More than 40 people participated in the presentation of A Trip to the Colonies. Memoirs and Diary of a Scottish Sheep Rancher in Malvinas, Patagonia and Tierra del Fuego (1878-1898) by IDEAL Center researcher, Alberto Harambour.

The text was presented by Carlos Vega Delgado, writer and editor, and Ivette Martínez, retired professor, Master in Social Sciences, of the University of Magallanes with a specialization in heritage.
The book, A Trip to the Colonies. Memoirs and Diary of a Scottish Sheep Rancher in Malvinas, Patagonia and Tierra del Fuego (1878-1898), written by Dr. Alberto Harambour, a Magellanic historian, researcher at the Research Center Dynamics of High Latitude Marine Ecosystems (IDEAL), and professor of the University Austral of Chile, was launched on Tuesday, April 4. The book was recently published by the Diego Barros Arana Research Center and the DIBAM.

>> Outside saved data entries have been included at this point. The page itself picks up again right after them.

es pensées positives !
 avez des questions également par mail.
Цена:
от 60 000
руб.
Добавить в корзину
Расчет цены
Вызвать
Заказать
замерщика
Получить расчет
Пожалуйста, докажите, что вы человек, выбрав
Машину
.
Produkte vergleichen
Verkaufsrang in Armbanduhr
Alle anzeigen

More than 40 people participated in the event, which was held at the Punta Arenas branch of the IDEAL Center. The work was presented by Carlos Vega Delgado, writer and editor, and Ivette Martínez, retired professor, Master in Social Sciences, of the University of Magallanes with a specialization in heritage.
The text includes the memoirs of William Blain, a young Scot who participated in the colonization of Malvinas and Patagonia and the conquest of Tierra del Fuego. His journey as a sheep rancher contributed to the expansion of an industry that led to the demise of the indigenous people.

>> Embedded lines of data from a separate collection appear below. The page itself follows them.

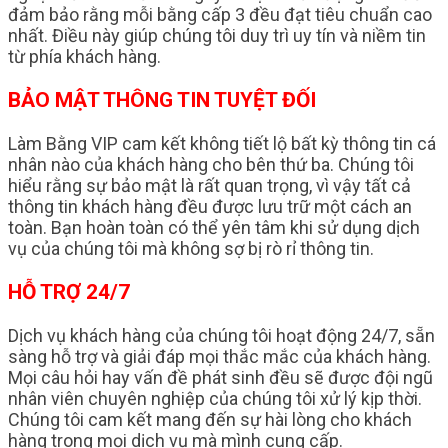
đảm bảo rằng mỗi bằng cấp 3 đều đạt tiêu chuẩn cao
nhất. Điều này giúp chúng tôi duy trì uy tín và niềm tin
từ phía khách hàng.
BẢO MẬT THÔNG TIN TUYỆT ĐỐI
Làm Bằng VIP cam kết không tiết lộ bất kỳ thông tin cá
nhân nào của khách hàng cho bên thứ ba. Chúng tôi
hiểu rằng sự bảo mật là rất quan trọng, vì vậy tất cả
thông tin khách hàng đều được lưu trữ một cách an
toàn. Bạn hoàn toàn có thể yên tâm khi sử dụng dịch
vụ của chúng tôi mà không sợ bị rò rỉ thông tin.
HỖ TRỢ 24/7
Dịch vụ khách hàng của chúng tôi hoạt động 24/7, sẵn
sàng hỗ trợ và giải đáp mọi thắc mắc của khách hàng.
Mọi câu hỏi hay vấn đề phát sinh đều sẽ được đội ngũ
nhân viên chuyên nghiệp của chúng tôi xử lý kịp thời.
Chúng tôi cam kết mang đến sự hài lòng cho khách
hàng trong mọi dịch vụ mà mình cung cấp.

At the end of the event, Harambour signed books. In the image, the Governor of Magallanes, Paola Fernandez, along with the counselor Francisco Ros.
“Blain was a sheep rancher who participated in the initial installation of sheep sovereignty around Punta Dungeness, and his experience there was recorded in a diary and a memoir. He later became the sub-administrator of Tierra del Fuego. There he participated in the so-called ‘Indian hunts’. He gave orders to capture the Selknam population,” explained Harambour.
The author added, “This text allows us to understand the establishment of the ranches as an act of colonial occupation because there was a concrete plan by the States, the Catholic Church, and the ranchers to eradicate the local natives. It is a process of destruction of a form of indigenous sovereignty, and in this, the key forces are private, with the passivity of the states. Although the violations to the basic rights of these human groups were known, for example, the stewards of justice chose to ignore their humanity”.
Dr. Harambour began researching in 2012, when he caught wind of a journal found by William Morrison and Duncan Campbell. He traveled to the National Records of Scotland in Edinburgh, after which he, along with Mario Azara, transcribed and translated the documents that gave life to this, Harambour’s first book. This is the only report written by a worker about the sheep colonization of Malvinas and the occupation of Selknam territory. In fact, Blain’s diary is the only written record made by a sheep rancher in Patagonia at the end of the nineteenth-century.
“This story allows us to reflect on the fact that the forms of colonization of Patagonia were very fast and destructive compared to what happened with the rest of the Chilean and Argentine territory,” Harambour concluded.